• _Task objective_: Rewrite the listing from the start through the line containing "Проекты классических современных домов", inclusive, replacing "Schweizerische Nationalbank" with "Swiss National Bank" and leaving everything else as it is.

• _Data for review_:
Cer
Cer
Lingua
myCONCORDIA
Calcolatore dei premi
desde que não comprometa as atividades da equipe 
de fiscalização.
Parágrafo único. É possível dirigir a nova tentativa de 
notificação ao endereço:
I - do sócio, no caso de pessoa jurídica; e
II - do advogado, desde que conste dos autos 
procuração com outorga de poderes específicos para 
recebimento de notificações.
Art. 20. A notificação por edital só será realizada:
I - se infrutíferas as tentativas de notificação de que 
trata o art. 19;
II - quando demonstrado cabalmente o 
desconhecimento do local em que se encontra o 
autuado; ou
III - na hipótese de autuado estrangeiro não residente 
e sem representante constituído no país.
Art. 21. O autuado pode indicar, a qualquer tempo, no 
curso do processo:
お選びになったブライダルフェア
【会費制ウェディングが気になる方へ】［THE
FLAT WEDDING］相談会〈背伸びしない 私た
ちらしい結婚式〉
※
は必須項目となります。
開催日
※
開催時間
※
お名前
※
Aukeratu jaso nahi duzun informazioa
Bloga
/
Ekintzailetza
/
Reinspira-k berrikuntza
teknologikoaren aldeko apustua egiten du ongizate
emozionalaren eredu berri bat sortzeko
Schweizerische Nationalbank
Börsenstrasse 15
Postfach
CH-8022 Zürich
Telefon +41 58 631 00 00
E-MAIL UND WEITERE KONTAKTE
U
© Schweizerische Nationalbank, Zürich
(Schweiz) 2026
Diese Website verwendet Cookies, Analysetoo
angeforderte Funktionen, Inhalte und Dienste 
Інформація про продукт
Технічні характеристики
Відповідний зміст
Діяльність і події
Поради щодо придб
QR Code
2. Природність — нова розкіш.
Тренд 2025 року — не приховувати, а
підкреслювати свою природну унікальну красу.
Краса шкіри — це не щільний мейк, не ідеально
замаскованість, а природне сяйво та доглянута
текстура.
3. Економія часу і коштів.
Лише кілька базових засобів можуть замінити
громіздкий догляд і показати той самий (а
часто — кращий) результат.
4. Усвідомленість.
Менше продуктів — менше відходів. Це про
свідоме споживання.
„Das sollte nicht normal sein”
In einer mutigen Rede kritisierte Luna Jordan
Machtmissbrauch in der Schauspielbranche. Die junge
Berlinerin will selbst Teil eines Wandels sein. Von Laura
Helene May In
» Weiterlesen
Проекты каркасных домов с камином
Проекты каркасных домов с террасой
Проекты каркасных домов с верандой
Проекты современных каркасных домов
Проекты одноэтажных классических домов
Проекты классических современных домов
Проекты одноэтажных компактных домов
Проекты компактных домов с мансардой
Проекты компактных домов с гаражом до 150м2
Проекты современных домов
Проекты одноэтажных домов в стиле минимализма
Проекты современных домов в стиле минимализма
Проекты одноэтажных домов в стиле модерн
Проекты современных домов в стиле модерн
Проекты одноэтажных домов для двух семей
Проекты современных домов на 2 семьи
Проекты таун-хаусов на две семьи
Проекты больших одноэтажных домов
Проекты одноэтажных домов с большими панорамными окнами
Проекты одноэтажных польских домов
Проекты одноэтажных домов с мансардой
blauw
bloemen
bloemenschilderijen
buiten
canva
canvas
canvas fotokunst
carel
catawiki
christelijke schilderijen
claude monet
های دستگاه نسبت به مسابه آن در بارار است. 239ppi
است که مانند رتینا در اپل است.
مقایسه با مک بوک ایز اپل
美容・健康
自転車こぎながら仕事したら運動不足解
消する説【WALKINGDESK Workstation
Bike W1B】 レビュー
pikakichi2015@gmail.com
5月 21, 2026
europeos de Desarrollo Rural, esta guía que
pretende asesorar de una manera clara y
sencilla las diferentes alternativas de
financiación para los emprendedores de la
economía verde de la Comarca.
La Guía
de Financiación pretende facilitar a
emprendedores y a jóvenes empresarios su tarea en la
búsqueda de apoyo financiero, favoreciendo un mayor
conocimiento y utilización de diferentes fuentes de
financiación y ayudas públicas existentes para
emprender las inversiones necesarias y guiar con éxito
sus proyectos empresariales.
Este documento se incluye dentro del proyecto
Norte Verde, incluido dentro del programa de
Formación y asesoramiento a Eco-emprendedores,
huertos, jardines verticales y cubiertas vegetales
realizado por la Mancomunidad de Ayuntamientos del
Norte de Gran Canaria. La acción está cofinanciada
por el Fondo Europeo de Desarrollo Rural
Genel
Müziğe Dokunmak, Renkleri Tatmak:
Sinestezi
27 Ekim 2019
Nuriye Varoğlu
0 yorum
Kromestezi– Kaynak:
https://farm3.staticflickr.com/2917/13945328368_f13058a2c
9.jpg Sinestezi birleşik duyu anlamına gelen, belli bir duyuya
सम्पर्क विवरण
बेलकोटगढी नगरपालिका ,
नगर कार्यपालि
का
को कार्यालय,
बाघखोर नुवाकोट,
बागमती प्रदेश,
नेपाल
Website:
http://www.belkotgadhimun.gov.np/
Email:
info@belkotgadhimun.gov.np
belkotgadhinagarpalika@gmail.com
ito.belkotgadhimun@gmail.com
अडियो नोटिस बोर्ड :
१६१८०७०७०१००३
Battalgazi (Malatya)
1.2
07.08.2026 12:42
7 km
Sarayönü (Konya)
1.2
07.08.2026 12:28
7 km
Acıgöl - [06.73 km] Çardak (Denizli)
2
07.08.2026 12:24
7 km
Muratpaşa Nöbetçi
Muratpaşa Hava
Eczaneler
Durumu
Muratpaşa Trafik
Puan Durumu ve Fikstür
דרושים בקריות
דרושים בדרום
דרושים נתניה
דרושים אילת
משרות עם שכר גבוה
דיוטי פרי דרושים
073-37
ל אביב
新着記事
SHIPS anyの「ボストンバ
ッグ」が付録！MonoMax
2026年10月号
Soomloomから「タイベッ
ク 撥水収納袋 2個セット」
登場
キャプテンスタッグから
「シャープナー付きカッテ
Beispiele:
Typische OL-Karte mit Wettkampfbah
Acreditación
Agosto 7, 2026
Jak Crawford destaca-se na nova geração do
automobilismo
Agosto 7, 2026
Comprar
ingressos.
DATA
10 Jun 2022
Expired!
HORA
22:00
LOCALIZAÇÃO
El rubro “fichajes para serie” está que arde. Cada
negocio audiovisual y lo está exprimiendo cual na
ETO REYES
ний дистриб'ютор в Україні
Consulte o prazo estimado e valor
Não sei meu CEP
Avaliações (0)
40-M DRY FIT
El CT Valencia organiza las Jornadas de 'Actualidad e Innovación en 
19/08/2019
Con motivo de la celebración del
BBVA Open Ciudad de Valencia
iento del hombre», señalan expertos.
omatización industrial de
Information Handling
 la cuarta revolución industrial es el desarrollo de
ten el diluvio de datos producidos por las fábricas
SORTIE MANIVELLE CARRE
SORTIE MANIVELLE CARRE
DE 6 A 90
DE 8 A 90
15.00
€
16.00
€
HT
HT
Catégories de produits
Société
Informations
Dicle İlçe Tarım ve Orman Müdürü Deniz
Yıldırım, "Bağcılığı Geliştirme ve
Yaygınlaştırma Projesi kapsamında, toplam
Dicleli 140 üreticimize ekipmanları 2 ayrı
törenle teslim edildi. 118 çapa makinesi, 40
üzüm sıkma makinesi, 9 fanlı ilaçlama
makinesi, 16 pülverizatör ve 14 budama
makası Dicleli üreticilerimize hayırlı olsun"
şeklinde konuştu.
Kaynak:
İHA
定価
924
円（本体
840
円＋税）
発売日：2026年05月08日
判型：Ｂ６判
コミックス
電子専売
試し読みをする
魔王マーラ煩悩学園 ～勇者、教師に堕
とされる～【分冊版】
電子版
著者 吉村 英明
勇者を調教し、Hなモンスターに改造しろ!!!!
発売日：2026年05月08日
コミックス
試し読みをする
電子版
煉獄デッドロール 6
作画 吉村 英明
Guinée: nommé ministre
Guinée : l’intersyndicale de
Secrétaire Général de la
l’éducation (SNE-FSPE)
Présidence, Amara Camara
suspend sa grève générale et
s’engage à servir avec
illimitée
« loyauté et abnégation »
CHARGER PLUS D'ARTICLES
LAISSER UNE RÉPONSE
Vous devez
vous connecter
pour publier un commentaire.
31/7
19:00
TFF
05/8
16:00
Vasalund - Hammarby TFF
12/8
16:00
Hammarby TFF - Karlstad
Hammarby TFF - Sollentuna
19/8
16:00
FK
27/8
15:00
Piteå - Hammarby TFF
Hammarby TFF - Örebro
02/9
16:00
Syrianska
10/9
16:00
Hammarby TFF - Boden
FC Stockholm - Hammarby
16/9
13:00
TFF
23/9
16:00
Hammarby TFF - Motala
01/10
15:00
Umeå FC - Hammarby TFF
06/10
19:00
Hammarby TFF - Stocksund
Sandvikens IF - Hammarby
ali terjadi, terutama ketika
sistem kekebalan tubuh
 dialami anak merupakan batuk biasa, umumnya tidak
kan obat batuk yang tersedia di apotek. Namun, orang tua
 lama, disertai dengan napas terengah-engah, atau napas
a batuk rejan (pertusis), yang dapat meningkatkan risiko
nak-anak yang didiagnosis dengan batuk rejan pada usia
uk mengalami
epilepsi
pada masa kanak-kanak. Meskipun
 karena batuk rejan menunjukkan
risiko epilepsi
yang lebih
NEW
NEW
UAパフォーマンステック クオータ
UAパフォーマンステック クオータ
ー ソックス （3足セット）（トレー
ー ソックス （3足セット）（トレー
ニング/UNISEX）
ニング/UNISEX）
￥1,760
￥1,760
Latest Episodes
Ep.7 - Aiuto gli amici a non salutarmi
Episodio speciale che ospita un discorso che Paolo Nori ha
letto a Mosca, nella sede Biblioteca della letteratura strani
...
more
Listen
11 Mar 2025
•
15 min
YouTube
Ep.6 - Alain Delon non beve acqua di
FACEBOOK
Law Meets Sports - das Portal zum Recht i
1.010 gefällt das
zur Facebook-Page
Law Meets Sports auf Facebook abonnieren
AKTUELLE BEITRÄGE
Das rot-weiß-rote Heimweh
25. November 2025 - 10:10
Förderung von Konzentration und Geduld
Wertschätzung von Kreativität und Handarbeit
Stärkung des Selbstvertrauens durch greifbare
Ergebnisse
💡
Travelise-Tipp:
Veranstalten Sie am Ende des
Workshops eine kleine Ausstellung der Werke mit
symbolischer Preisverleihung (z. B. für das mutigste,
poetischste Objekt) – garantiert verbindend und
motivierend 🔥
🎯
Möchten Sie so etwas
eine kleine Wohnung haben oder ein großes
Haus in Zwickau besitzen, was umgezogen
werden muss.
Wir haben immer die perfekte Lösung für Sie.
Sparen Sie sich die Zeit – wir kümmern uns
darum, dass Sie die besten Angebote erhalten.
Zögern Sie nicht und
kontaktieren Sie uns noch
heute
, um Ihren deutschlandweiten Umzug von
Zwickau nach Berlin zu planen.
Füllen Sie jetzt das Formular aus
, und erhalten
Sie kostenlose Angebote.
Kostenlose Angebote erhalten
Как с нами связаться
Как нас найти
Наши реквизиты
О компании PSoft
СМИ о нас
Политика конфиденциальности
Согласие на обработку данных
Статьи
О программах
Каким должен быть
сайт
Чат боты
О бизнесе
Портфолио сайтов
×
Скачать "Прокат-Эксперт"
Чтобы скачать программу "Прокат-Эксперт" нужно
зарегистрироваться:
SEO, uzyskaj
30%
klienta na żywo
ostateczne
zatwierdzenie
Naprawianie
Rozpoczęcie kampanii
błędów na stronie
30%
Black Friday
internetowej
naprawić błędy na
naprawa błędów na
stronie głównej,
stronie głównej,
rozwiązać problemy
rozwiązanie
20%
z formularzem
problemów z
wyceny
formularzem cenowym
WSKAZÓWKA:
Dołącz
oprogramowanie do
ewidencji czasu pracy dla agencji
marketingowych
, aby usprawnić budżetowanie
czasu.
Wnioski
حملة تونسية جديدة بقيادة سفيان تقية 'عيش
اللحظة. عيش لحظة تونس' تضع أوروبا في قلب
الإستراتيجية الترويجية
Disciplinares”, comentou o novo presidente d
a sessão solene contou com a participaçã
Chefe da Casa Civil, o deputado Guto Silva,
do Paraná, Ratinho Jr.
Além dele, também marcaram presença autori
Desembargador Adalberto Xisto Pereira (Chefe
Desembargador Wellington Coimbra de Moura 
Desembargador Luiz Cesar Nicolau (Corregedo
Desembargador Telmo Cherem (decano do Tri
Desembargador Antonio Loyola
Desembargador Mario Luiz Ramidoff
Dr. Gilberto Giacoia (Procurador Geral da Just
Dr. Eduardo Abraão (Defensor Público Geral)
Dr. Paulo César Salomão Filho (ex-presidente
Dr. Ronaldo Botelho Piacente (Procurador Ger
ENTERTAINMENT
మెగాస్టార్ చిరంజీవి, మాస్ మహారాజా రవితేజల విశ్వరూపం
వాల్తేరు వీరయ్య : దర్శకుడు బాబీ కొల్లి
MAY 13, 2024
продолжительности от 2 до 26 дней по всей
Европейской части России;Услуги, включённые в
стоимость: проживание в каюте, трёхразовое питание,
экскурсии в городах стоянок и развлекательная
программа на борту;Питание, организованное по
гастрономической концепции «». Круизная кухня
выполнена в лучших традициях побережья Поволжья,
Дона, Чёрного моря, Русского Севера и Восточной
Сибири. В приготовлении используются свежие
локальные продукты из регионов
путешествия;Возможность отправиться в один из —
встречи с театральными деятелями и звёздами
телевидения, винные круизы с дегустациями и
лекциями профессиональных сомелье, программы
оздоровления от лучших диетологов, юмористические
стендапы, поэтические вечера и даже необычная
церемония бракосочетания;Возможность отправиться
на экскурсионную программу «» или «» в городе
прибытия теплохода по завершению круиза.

• _Solution to the problem_:
Cer
Cer
Lingua
myCONCORDIA
Calcolatore dei premi
desde que não comprometa as atividades da equipe 
de fiscalização.
Parágrafo único. É possível dirigir a nova tentativa de 
notificação ao endereço:
I - do sócio, no caso de pessoa jurídica; e
II - do advogado, desde que conste dos autos 
procuração com outorga de poderes específicos para 
recebimento de notificações.
Art. 20. A notificação por edital só será realizada:
I - se infrutíferas as tentativas de notificação de que 
trata o art. 19;
II - quando demonstrado cabalmente o 
desconhecimento do local em que se encontra o 
autuado; ou
III - na hipótese de autuado estrangeiro não residente 
e sem representante constituído no país.
Art. 21. O autuado pode indicar, a qualquer tempo, no 
curso do processo:
お選びになったブライダルフェア
【会費制ウェディングが気になる方へ】［THE
FLAT WEDDING］相談会〈背伸びしない 私た
ちらしい結婚式〉
※
は必須項目となります。
開催日
※
開催時間
※
お名前
※
Aukeratu jaso nahi duzun informazioa
Bloga
/
Ekintzailetza
/
Reinspira-k berrikuntza
teknologikoaren aldeko apustua egiten du ongizate
emozionalaren eredu berri bat sortzeko
Swiss National Bank
Börsenstrasse 15
Postfach
CH-8022 Zürich
Telefon +41 58 631 00 00
E-MAIL UND WEITERE KONTAKTE
U
© Swiss National Bank, Zürich
(Schweiz) 2026
Diese Website verwendet Cookies, Analysetoo
angeforderte Funktionen, Inhalte und Dienste 
Інформація про продукт
Технічні характеристики
Відповідний зміст
Діяльність і події
Поради щодо придб
QR Code
2. Природність — нова розкіш.
Тренд 2025 року — не приховувати, а
підкреслювати свою природну унікальну красу.
Краса шкіри — це не щільний мейк, не ідеально
замаскованість, а природне сяйво та доглянута
текстура.
3. Економія часу і коштів.
Лише кілька базових засобів можуть замінити
громіздкий догляд і показати той самий (а
часто — кращий) результат.
4. Усвідомленість.
Менше продуктів — менше відходів. Це про
свідоме споживання.
„Das sollte nicht normal sein”
In einer mutigen Rede kritisierte Luna Jordan
Machtmissbrauch in der Schauspielbranche. Die junge
Berlinerin will selbst Teil eines Wandels sein. Von Laura
Helene May In
» Weiterlesen
Проекты каркасных домов с камином
Проекты каркасных домов с террасой
Проекты каркасных домов с верандой
Проекты современных каркасных домов
Проекты одноэтажных классических домов
Проекты классических современных домов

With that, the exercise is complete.